Added DiStefano: "If this decision were based upon passion for CU and dedication, there is no doubt that Jon would be coach for life. But it also has to be based on progress and results, which we simply did not see enough this year. We looked at the performance on the field and did not see the development and the cohesion, or progressive strategy that gave us confidence in the future and that is why this decision was made to relieve Jon of his duties."
The Buffaloes finished their 1-11 campaign this fall ranked 11th or 12th in the Pac-12 in 13 of 17 major statistical categories, and only ranked in the top half of the conference in one: net punting.

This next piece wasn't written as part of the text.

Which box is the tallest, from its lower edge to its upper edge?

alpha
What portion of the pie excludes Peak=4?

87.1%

Bohn would not reveal specifically when he came to the decision to pull the trigger, but did say "it was late." It was widely expected until this past weekend that Embree would have at least a third-year to try to turn the Buffs' program around. Embree said he did not believe his job was in jeopardy until Saturday night.

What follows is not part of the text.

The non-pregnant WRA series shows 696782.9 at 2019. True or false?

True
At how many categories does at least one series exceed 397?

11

"We wanted it to work and it had nothing to do with the last game (a 42-35 loss to Utah)," Bohn said. "But when assessing the long term vision and connectivity, coaching moves and different things like that, I just didn't see that coming together to give us the ability to get to the higher aspirations that our fans have. Trying to retool in a major way when we don't have some momentum is high risk."
Following failed hires in Dan Hawkins and Embree, there is extreme pressure on Bohn to get this one right. He would not lay out any specific qualifications that the Buffaloes' next head coach will need to have.

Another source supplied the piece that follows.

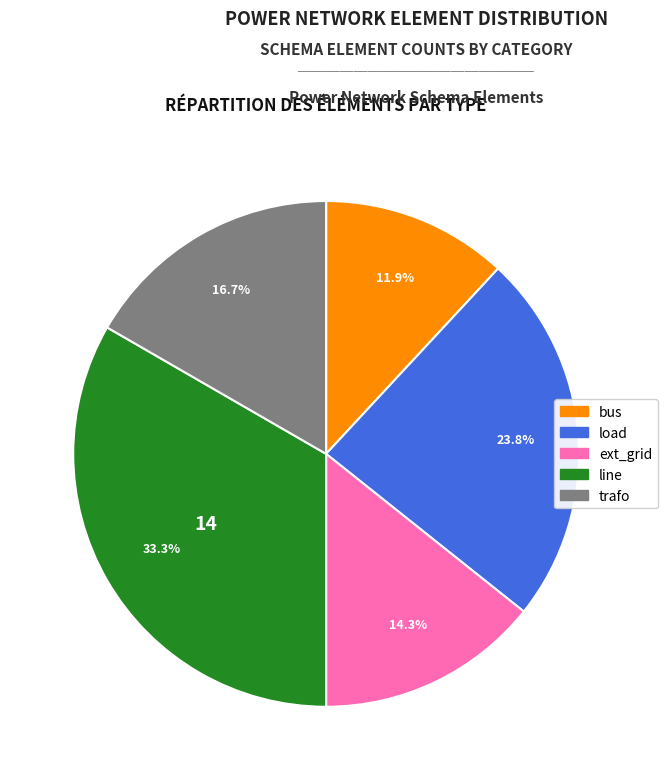

Which category has the biggest portion of the pie?

line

"Obviously the athletic director has culpability, I realize that," Bohn said. "But you look at Texas, you can look at UCLA, you can look at many, many programs around the country and sometimes it takes just the exact, perfect situation to pull that together. It is not an exact science. Our most successful reigns at the University of Colorado involved multiple changes when you think about what other AD's went through."
Embree is owed $1.625 million and former offensive coordinator Eric Bieniemy is owed $812,500 for the three years remaining on their contracts, according to the Daily Camera.
The average salary for a major college head coach has risen to $1.64 million per year.
"When we hired Jon, his contract had a smaller salary guaranteed but a significant number of incentives for performance," DiStefano said. "For the new head coach coming in, we are going to have to take a look at that. Do we put more in the guarantee and still have incentives?
"We want to be competitive in the Pac-12 and being competitive in the Pac-12 means going out and getting the best head coach, paying for that head coach, and looking to the future for areas of [improvement in] recruiting and facilities, and academic enhancements. So those are the things I am certainly going to talk to perspective head coaches about."